_Problem requirements_
Set down exactly the lines of the records from the top to the line containing "musikalisch und räumlich erlebbar"; include both.

── Dataset excerpts ──

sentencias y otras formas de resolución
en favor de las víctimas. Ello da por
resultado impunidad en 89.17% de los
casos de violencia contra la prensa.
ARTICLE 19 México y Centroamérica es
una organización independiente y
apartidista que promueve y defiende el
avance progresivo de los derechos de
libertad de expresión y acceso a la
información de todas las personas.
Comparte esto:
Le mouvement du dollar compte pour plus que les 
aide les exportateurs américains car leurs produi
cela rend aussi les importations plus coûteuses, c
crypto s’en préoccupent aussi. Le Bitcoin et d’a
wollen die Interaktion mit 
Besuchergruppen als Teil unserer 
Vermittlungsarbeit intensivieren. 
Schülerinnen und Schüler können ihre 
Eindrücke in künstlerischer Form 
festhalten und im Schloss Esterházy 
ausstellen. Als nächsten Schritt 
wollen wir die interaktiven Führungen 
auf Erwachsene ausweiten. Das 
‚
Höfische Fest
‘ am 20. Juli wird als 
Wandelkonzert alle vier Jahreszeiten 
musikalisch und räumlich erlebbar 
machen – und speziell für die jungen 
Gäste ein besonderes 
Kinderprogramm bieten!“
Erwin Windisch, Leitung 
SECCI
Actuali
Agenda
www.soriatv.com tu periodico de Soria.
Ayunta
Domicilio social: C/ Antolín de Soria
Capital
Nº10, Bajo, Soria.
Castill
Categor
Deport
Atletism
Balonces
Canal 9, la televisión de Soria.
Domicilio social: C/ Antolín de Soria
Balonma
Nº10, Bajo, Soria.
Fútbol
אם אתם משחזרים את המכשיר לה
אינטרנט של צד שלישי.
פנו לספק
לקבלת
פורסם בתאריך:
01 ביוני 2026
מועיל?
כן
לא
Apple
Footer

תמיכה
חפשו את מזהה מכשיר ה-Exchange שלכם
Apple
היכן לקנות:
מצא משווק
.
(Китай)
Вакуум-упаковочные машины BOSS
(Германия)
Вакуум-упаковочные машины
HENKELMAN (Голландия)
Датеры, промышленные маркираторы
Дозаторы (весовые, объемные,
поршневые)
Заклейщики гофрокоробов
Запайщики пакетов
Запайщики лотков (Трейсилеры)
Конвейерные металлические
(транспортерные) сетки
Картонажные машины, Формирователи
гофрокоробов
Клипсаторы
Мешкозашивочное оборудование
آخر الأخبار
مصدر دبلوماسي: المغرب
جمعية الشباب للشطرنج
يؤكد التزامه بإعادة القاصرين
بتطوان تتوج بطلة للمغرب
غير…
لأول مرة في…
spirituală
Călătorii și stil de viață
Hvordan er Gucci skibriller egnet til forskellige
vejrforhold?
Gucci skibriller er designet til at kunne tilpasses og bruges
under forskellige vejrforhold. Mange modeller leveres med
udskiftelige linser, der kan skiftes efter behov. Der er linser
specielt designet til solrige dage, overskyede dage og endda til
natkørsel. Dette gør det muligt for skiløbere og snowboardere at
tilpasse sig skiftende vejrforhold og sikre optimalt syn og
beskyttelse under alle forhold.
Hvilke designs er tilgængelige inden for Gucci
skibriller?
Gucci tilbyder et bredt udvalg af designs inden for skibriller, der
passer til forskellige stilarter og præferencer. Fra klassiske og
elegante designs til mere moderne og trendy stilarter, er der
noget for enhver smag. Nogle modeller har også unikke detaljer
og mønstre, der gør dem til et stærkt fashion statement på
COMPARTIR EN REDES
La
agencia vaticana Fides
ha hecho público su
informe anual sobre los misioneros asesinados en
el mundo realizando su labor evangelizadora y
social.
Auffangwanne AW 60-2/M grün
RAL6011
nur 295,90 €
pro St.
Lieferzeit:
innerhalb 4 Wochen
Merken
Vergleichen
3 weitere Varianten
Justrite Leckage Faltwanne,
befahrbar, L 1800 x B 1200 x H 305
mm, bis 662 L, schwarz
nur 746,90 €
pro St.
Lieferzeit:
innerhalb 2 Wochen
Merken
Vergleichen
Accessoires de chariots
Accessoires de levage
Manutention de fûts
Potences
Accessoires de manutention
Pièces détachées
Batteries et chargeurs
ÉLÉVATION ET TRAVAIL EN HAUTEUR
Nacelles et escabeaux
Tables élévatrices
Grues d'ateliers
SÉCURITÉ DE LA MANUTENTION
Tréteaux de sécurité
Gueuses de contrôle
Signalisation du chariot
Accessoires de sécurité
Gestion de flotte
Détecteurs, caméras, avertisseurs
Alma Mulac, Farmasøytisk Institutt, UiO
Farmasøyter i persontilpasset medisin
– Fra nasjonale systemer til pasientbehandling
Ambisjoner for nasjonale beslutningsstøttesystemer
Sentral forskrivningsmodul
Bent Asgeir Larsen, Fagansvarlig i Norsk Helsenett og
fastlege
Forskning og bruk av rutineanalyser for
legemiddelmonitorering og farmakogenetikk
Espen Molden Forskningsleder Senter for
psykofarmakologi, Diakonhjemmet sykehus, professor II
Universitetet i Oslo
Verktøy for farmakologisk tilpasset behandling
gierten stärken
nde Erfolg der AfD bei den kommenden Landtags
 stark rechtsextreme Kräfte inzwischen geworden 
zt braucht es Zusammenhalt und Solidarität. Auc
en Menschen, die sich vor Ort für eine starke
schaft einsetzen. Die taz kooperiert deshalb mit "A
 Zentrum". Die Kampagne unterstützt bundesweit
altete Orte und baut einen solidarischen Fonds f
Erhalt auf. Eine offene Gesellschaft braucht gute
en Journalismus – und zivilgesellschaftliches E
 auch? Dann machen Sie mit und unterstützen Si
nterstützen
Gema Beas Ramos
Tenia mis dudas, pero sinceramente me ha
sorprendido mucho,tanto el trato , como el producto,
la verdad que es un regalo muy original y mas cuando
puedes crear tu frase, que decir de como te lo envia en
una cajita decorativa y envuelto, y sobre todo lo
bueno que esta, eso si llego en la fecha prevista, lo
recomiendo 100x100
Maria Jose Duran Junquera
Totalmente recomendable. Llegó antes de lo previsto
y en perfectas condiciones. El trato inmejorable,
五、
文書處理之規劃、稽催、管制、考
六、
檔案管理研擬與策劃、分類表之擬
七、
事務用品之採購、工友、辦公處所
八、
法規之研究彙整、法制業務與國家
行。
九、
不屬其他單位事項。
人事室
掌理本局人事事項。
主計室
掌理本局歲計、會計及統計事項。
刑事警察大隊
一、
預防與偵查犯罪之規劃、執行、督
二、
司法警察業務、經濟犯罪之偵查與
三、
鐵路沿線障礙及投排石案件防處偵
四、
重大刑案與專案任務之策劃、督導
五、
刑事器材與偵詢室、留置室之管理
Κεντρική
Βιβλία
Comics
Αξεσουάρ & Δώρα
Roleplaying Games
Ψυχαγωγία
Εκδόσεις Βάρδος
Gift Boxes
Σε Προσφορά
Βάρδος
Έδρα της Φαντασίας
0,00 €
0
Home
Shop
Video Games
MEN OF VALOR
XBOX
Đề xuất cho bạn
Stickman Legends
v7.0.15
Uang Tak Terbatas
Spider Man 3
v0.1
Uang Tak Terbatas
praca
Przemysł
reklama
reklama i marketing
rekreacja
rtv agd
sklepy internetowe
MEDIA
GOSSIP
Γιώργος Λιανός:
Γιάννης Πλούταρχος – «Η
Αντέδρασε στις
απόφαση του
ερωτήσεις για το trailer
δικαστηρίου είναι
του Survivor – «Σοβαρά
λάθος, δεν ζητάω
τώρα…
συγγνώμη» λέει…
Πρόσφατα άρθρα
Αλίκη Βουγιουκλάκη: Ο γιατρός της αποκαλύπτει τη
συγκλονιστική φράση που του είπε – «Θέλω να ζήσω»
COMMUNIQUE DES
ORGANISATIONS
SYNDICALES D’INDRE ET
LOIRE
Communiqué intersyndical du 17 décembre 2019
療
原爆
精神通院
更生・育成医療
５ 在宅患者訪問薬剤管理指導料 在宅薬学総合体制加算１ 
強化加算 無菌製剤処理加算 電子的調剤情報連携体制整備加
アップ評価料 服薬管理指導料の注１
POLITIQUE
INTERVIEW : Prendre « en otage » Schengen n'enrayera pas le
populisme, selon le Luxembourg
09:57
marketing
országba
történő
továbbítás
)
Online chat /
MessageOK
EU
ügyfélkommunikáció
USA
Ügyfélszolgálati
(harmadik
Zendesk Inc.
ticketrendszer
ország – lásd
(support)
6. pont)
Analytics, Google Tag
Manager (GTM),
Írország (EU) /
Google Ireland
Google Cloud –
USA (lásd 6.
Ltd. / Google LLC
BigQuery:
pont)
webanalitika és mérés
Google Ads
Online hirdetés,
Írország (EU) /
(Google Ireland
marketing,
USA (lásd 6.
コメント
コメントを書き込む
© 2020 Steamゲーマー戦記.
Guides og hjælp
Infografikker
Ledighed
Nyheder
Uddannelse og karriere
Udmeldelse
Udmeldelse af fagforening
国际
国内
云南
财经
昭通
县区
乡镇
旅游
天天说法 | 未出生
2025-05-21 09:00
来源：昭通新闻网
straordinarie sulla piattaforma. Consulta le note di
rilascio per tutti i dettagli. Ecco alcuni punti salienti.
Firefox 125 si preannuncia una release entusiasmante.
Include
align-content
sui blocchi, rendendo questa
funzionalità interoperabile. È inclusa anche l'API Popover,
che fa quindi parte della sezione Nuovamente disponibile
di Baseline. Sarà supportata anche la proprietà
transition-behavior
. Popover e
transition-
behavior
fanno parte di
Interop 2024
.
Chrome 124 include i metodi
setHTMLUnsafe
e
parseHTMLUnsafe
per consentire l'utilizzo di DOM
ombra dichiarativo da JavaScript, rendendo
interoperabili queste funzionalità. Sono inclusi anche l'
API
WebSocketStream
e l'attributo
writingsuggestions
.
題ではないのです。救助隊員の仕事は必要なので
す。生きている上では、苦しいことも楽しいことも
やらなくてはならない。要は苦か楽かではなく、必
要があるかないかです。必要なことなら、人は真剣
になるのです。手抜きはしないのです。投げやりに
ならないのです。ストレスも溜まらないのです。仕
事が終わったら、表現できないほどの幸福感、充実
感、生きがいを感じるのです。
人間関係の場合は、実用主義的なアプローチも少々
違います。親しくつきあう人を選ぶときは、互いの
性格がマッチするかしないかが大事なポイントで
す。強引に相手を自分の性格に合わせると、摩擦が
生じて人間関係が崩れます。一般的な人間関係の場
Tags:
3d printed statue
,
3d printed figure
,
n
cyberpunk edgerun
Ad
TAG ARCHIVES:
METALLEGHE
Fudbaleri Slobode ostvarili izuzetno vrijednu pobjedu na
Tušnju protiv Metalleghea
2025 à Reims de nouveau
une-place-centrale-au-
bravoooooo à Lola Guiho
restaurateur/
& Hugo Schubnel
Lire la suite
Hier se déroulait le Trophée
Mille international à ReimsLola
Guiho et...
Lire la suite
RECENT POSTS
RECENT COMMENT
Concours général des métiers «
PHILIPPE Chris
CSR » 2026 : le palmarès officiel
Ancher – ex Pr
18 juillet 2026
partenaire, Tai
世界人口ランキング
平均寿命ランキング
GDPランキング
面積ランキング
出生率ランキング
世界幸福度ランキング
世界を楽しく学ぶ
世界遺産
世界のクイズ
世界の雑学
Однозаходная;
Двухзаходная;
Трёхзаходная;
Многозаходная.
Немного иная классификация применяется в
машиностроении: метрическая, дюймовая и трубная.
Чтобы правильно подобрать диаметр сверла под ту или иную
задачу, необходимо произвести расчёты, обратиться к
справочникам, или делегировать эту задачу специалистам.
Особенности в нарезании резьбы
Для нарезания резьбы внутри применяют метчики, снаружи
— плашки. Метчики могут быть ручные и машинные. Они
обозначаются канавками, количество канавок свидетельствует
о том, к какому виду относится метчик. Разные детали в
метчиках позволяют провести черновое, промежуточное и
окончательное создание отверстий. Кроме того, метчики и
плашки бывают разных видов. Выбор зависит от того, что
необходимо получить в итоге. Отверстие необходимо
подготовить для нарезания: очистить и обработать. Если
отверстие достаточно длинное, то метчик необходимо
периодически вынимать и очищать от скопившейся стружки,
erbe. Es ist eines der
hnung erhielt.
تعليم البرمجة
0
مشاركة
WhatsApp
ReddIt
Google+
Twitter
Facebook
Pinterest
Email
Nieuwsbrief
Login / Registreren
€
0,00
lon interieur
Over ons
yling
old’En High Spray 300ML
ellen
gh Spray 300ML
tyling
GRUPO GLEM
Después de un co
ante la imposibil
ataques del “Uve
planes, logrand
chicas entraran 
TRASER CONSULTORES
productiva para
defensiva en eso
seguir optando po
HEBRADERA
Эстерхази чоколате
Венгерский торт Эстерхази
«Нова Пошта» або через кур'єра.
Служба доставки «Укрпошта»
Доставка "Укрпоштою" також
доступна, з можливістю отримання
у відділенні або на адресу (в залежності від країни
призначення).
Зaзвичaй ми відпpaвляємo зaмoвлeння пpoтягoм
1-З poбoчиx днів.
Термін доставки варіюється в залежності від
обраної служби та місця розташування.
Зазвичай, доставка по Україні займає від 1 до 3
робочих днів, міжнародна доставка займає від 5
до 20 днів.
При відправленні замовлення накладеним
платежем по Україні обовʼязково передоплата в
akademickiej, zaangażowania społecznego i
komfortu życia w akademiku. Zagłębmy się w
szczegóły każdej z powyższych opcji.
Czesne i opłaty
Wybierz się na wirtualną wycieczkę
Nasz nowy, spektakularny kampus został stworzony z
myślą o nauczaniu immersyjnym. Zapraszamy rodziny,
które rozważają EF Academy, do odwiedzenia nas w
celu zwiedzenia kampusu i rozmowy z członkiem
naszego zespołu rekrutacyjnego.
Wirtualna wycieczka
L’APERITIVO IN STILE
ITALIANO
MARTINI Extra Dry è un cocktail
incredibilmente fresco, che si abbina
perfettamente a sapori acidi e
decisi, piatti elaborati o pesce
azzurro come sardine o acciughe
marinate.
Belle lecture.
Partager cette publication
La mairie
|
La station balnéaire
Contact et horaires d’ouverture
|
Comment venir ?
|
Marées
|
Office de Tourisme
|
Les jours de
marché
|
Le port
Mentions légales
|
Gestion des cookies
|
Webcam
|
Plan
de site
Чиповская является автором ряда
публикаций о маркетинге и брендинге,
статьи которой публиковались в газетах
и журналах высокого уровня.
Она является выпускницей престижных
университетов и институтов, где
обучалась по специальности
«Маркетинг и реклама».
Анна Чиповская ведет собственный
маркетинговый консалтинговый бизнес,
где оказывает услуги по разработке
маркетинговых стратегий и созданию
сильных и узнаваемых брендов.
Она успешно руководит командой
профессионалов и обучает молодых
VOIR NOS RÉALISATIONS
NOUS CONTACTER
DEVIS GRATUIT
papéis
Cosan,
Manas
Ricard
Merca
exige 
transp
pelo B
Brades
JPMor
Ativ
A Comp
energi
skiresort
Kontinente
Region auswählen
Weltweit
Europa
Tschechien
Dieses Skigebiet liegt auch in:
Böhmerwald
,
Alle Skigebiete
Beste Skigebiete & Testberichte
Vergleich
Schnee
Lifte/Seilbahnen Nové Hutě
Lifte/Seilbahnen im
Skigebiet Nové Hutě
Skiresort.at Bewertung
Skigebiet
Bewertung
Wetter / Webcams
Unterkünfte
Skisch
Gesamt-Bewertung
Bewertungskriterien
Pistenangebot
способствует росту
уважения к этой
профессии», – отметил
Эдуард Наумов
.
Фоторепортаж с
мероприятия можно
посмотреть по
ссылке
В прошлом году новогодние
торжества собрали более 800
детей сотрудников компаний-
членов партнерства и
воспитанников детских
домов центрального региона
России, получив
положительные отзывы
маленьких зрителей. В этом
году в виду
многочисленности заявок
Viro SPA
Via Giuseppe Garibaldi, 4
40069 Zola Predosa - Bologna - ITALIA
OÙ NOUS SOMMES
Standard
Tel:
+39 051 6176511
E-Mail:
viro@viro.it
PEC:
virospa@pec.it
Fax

───

_Result for this task_
sentencias y otras formas de resolución
en favor de las víctimas. Ello da por
resultado impunidad en 89.17% de los
casos de violencia contra la prensa.
ARTICLE 19 México y Centroamérica es
una organización independiente y
apartidista que promueve y defiende el
avance progresivo de los derechos de
libertad de expresión y acceso a la
información de todas las personas.
Comparte esto:
Le mouvement du dollar compte pour plus que les 
aide les exportateurs américains car leurs produi
cela rend aussi les importations plus coûteuses, c
crypto s’en préoccupent aussi. Le Bitcoin et d’a
wollen die Interaktion mit 
Besuchergruppen als Teil unserer 
Vermittlungsarbeit intensivieren. 
Schülerinnen und Schüler können ihre 
Eindrücke in künstlerischer Form 
festhalten und im Schloss Esterházy 
ausstellen. Als nächsten Schritt 
wollen wir die interaktiven Führungen 
auf Erwachsene ausweiten. Das 
‚
Höfische Fest
‘ am 20. Juli wird als 
Wandelkonzert alle vier Jahreszeiten 
musikalisch und räumlich erlebbar 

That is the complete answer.